WHAT THE TASK REQUIRES:
Leaving out the images, reproduce every line of the data that follows exactly.

SOURCE INFORMATION:
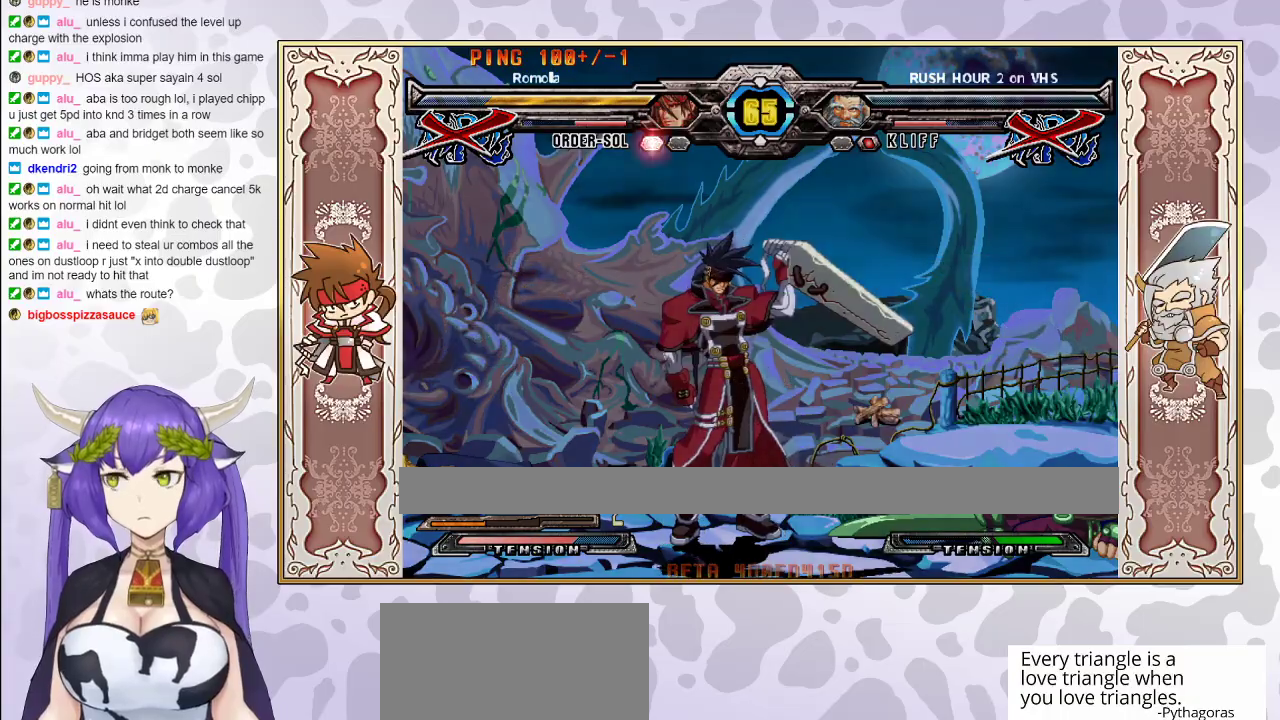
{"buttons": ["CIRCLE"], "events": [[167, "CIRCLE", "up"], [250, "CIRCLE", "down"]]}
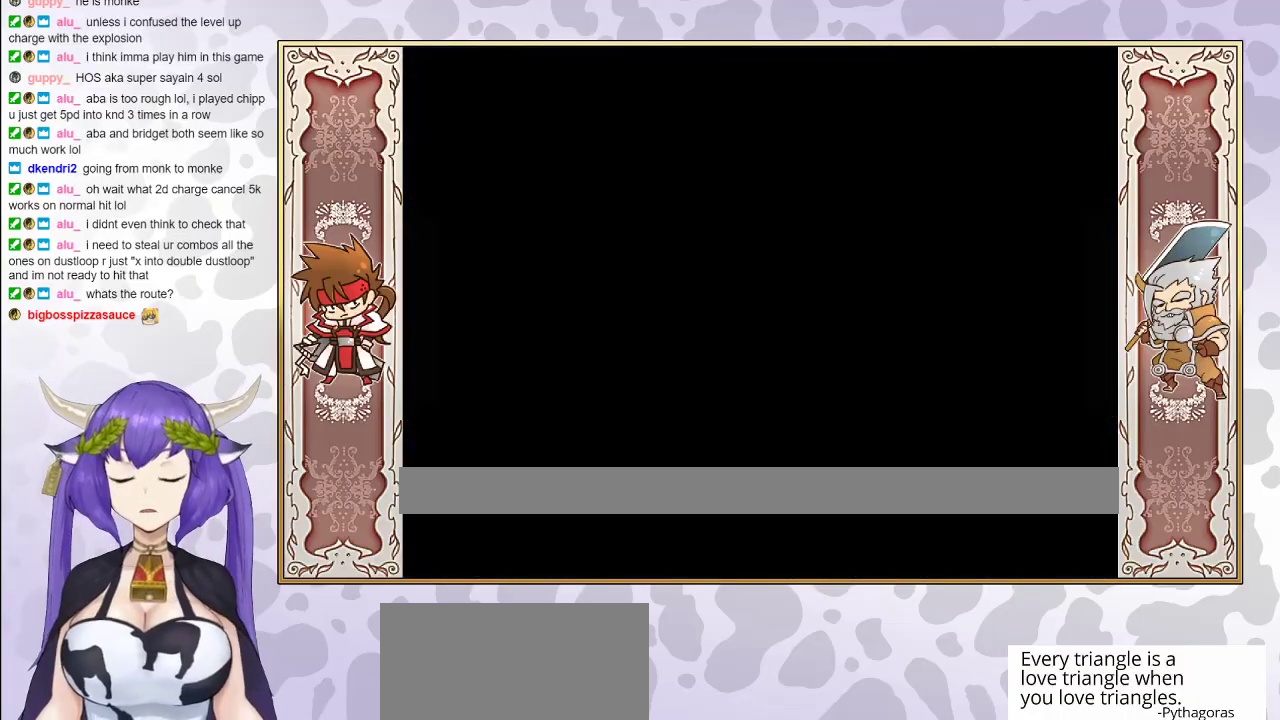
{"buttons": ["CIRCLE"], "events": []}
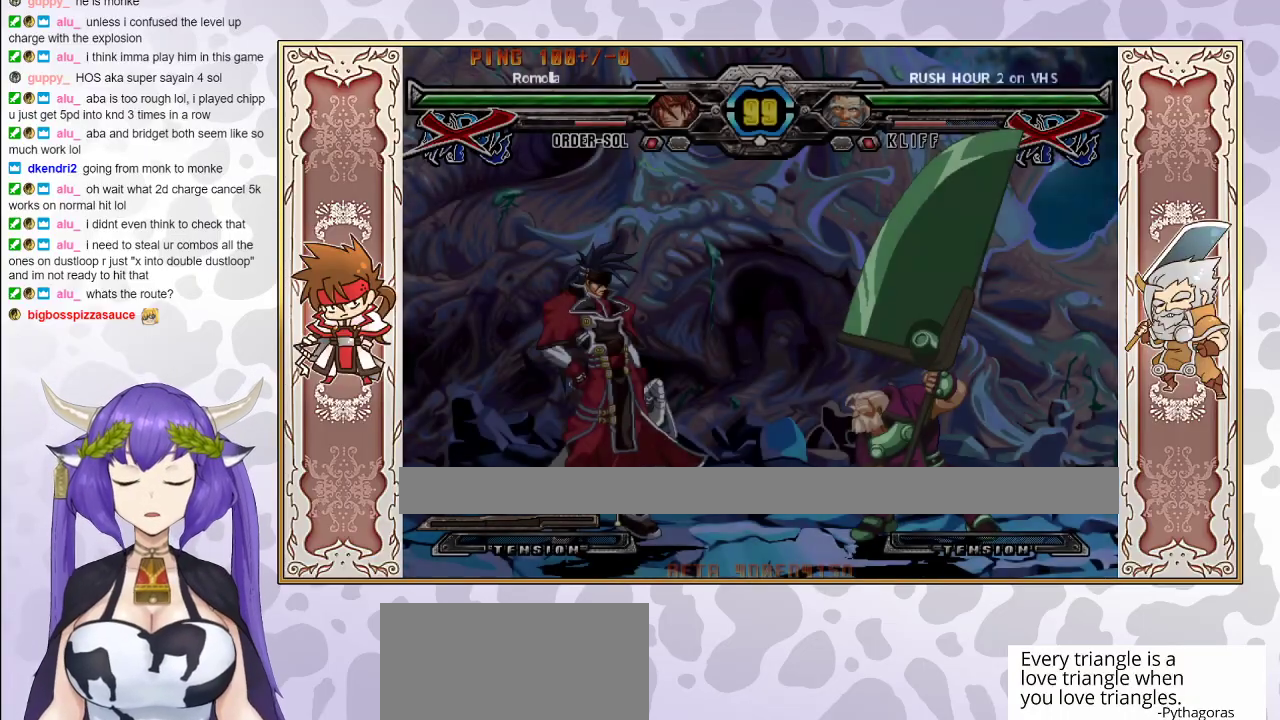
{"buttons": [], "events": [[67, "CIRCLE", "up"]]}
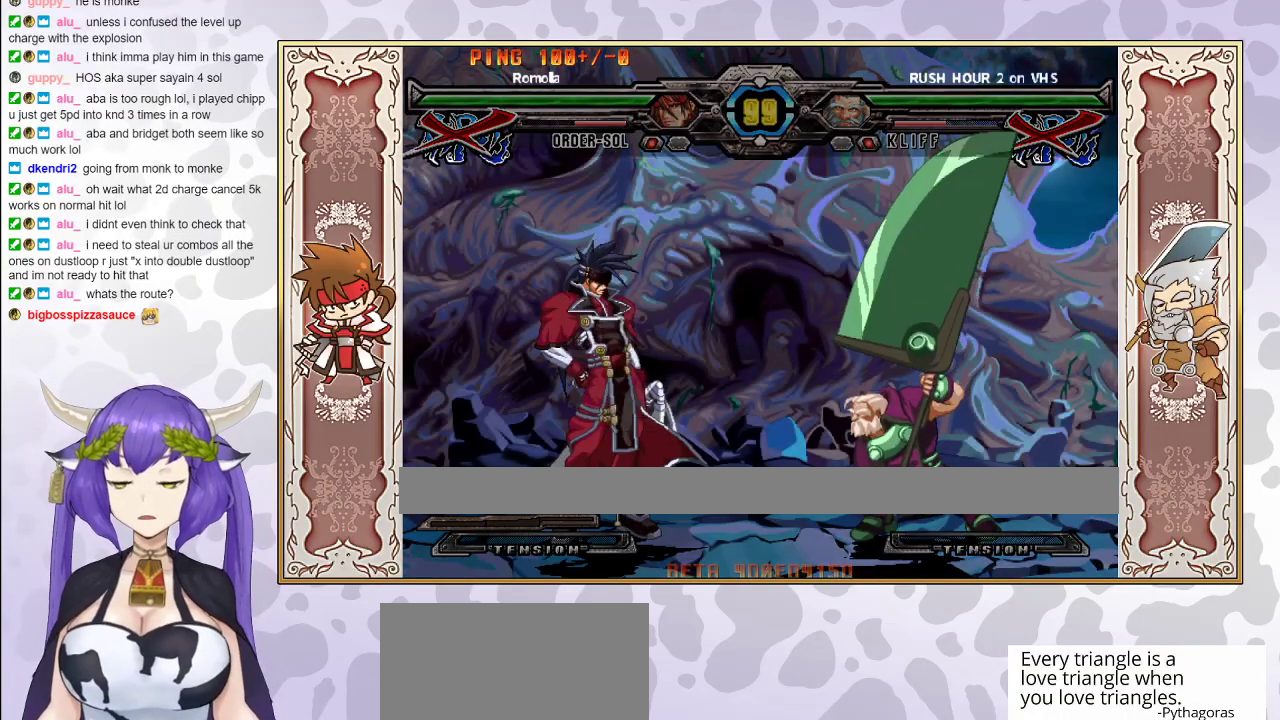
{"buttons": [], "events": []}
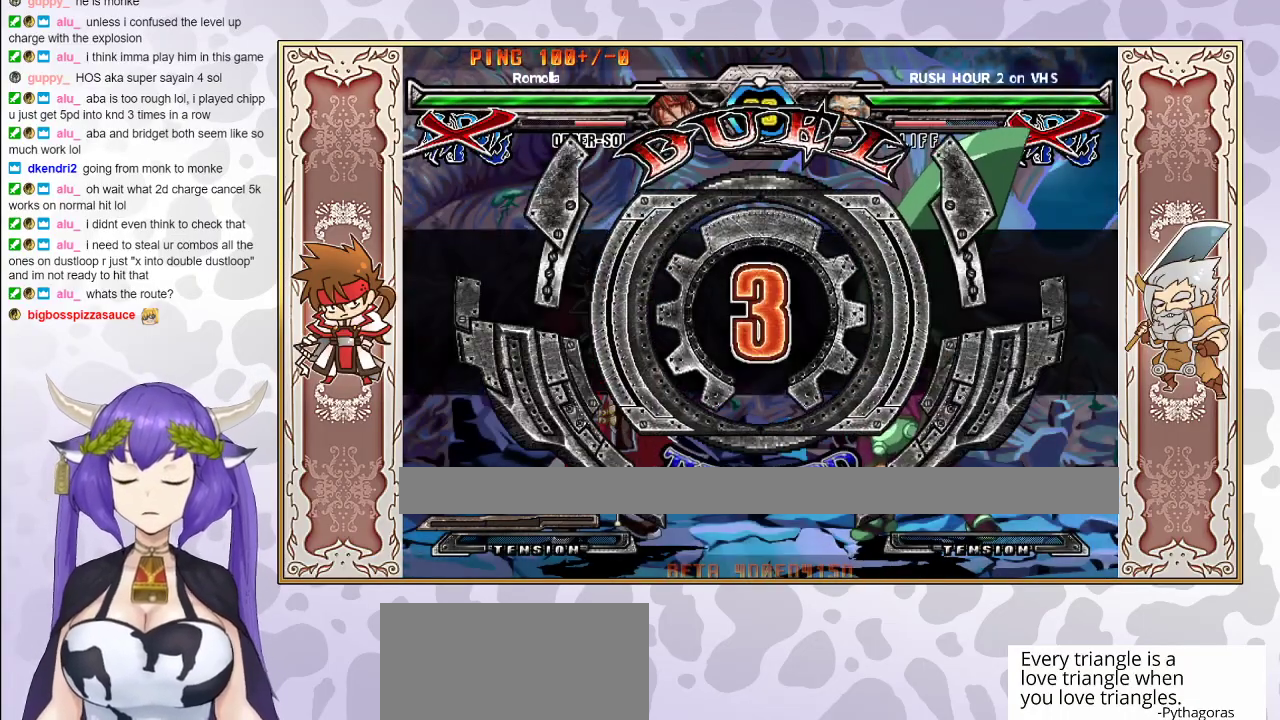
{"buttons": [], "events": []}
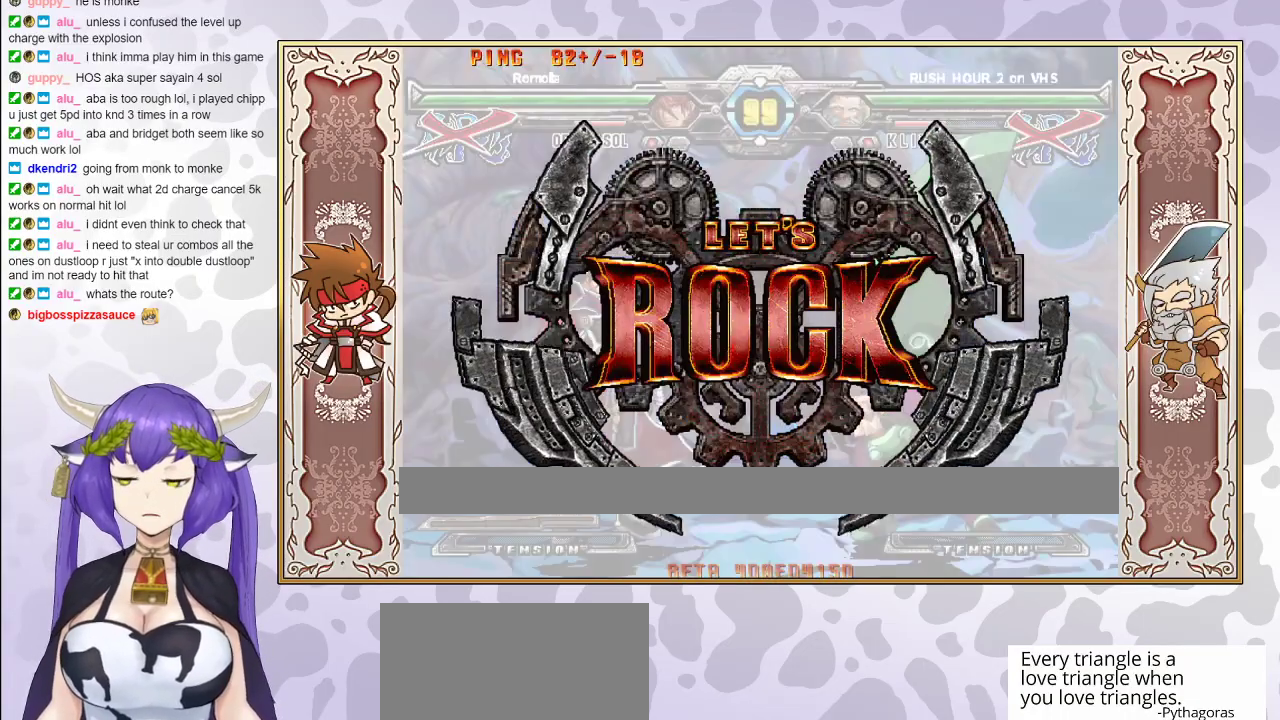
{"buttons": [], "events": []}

REPLY:
{"buttons": ["CIRCLE"], "events": [[167, "CIRCLE", "up"], [250, "CIRCLE", "down"]]}
{"buttons": ["CIRCLE"], "events": []}
{"buttons": [], "events": [[67, "CIRCLE", "up"]]}
{"buttons": [], "events": []}
{"buttons": [], "events": []}
{"buttons": [], "events": []}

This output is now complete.